━━━ RAW DATA ━━━

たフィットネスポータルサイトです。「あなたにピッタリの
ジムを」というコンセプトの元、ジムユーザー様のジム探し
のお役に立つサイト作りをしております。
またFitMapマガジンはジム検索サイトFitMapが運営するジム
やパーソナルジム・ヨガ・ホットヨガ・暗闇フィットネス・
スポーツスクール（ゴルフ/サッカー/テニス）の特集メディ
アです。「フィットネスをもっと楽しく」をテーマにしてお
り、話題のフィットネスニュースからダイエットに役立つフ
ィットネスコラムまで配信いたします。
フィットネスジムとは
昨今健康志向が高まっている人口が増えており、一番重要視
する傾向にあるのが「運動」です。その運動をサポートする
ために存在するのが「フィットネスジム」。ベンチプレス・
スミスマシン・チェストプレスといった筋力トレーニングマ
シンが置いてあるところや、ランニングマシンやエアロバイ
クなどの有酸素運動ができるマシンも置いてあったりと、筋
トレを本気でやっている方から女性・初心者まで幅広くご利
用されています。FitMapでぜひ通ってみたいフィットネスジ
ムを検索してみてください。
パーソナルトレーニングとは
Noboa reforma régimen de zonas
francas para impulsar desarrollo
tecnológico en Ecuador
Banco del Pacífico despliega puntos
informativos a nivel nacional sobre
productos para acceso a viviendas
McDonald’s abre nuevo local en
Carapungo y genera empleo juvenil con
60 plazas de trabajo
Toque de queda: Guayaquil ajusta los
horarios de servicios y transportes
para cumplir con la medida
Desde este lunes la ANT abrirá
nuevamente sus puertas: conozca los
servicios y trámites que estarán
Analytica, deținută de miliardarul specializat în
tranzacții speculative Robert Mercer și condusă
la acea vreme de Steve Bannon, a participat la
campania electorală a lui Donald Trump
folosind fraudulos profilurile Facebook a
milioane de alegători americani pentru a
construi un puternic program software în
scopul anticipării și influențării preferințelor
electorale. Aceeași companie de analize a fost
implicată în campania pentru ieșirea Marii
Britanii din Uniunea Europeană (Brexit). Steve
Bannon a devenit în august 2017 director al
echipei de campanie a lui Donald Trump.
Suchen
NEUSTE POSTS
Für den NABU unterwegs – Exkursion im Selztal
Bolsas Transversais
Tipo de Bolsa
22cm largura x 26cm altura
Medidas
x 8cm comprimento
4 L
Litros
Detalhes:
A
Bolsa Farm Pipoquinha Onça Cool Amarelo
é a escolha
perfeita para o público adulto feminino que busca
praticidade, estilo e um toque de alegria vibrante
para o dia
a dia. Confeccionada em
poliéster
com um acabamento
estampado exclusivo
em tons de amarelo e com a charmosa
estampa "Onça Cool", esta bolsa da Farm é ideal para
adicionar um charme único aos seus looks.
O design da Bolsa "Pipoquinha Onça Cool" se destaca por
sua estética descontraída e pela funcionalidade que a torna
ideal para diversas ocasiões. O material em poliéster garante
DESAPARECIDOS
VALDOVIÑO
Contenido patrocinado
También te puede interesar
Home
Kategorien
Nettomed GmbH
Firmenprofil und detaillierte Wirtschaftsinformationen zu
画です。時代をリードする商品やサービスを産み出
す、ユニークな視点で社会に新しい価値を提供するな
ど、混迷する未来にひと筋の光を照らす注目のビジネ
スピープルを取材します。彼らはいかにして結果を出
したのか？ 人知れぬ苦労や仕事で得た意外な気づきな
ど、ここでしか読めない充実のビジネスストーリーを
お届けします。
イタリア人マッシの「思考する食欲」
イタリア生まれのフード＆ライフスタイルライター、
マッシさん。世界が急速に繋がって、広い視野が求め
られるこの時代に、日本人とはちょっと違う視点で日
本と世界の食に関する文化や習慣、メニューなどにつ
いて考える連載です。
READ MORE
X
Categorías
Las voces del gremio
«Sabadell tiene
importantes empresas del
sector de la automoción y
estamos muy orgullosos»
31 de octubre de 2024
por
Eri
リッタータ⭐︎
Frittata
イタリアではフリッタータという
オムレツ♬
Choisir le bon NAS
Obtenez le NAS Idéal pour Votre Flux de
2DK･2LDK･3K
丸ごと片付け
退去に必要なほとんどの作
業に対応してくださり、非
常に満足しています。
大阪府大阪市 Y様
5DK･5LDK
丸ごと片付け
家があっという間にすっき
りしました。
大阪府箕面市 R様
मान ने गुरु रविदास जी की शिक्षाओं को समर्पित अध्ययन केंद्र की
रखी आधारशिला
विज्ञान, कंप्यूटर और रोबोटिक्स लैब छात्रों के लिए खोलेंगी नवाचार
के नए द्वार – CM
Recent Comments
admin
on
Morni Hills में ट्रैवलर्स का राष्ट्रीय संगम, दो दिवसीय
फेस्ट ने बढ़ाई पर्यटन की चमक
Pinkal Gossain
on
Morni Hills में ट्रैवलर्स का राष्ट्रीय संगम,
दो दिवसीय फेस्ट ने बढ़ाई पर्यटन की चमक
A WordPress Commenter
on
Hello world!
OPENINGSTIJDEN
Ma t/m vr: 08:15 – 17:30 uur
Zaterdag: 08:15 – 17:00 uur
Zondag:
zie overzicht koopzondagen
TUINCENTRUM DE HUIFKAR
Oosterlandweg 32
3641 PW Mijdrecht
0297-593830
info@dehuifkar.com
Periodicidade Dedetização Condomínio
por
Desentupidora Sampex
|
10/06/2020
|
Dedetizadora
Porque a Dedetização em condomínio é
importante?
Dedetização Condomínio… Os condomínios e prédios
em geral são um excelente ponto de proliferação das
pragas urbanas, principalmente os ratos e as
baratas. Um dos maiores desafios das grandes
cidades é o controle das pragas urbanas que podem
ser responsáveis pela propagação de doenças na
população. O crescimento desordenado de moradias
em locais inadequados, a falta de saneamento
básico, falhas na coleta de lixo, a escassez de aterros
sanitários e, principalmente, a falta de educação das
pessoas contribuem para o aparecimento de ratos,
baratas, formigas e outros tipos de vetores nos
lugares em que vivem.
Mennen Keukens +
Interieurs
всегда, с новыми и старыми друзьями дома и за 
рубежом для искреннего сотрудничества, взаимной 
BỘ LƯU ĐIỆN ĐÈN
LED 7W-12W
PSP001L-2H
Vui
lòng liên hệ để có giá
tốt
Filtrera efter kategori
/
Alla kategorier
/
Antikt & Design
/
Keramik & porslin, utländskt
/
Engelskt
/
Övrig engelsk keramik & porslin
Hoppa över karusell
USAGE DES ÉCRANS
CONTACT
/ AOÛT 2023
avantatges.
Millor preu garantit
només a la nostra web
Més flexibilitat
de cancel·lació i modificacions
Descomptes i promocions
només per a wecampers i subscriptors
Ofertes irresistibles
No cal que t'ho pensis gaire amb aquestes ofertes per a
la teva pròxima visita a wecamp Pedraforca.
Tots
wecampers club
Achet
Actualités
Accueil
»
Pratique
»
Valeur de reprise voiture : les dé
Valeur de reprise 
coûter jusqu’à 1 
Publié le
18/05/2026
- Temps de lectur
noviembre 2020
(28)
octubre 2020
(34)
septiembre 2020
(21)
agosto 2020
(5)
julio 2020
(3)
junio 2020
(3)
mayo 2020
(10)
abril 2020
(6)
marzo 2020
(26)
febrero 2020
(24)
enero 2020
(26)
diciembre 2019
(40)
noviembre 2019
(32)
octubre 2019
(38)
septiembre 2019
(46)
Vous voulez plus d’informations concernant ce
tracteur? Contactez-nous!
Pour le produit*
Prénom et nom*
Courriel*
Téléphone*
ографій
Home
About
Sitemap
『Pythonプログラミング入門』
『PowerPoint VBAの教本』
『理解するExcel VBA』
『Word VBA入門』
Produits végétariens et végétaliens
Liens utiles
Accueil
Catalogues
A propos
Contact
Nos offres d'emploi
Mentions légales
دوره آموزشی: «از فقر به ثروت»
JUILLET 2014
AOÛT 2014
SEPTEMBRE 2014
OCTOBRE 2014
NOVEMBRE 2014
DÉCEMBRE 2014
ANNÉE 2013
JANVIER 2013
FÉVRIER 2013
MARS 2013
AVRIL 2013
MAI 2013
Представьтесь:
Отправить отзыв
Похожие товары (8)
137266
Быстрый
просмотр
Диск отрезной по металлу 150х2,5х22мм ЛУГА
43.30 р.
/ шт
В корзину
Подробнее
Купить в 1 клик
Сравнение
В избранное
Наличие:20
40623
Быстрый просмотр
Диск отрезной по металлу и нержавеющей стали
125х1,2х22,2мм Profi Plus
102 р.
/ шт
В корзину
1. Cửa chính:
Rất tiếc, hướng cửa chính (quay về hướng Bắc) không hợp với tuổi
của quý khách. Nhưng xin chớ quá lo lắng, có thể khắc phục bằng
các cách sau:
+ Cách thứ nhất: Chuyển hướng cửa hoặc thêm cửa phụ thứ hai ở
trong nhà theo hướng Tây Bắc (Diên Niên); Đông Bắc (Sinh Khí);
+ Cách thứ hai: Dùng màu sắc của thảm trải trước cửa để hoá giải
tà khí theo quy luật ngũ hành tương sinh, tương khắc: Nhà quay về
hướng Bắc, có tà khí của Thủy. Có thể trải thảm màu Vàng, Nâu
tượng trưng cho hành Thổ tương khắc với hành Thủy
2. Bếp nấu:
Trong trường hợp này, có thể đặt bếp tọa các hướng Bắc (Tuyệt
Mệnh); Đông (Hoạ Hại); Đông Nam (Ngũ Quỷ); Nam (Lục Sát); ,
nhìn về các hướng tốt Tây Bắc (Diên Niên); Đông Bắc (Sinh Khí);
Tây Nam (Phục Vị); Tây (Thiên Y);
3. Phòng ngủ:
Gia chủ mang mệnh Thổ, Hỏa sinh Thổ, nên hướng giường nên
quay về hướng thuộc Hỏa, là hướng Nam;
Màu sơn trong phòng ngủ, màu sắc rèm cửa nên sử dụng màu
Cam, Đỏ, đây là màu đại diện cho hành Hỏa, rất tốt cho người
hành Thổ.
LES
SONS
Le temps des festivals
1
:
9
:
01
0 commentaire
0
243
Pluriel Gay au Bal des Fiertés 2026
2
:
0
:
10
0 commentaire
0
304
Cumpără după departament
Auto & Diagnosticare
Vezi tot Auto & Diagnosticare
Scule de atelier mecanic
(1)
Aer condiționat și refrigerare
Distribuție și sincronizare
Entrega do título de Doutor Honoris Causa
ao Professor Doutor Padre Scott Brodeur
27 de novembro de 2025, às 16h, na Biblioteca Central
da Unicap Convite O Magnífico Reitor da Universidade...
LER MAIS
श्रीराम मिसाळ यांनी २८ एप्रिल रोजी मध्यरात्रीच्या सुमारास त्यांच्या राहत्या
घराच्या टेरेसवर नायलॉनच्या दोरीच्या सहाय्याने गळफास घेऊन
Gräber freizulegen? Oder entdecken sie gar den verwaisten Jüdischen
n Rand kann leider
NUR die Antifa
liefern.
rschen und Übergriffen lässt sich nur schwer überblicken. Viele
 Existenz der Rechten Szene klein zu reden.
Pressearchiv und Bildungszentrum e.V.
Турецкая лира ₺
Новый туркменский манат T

━━━

> [EXERCISE BRIEF]: Return all lines of the data in which the string "Dedetização" appears.

> [EXERCISE OUTPUT]:
Periodicidade Dedetização Condomínio
Porque a Dedetização em condomínio é
Dedetização Condomínio… Os condomínios e prédios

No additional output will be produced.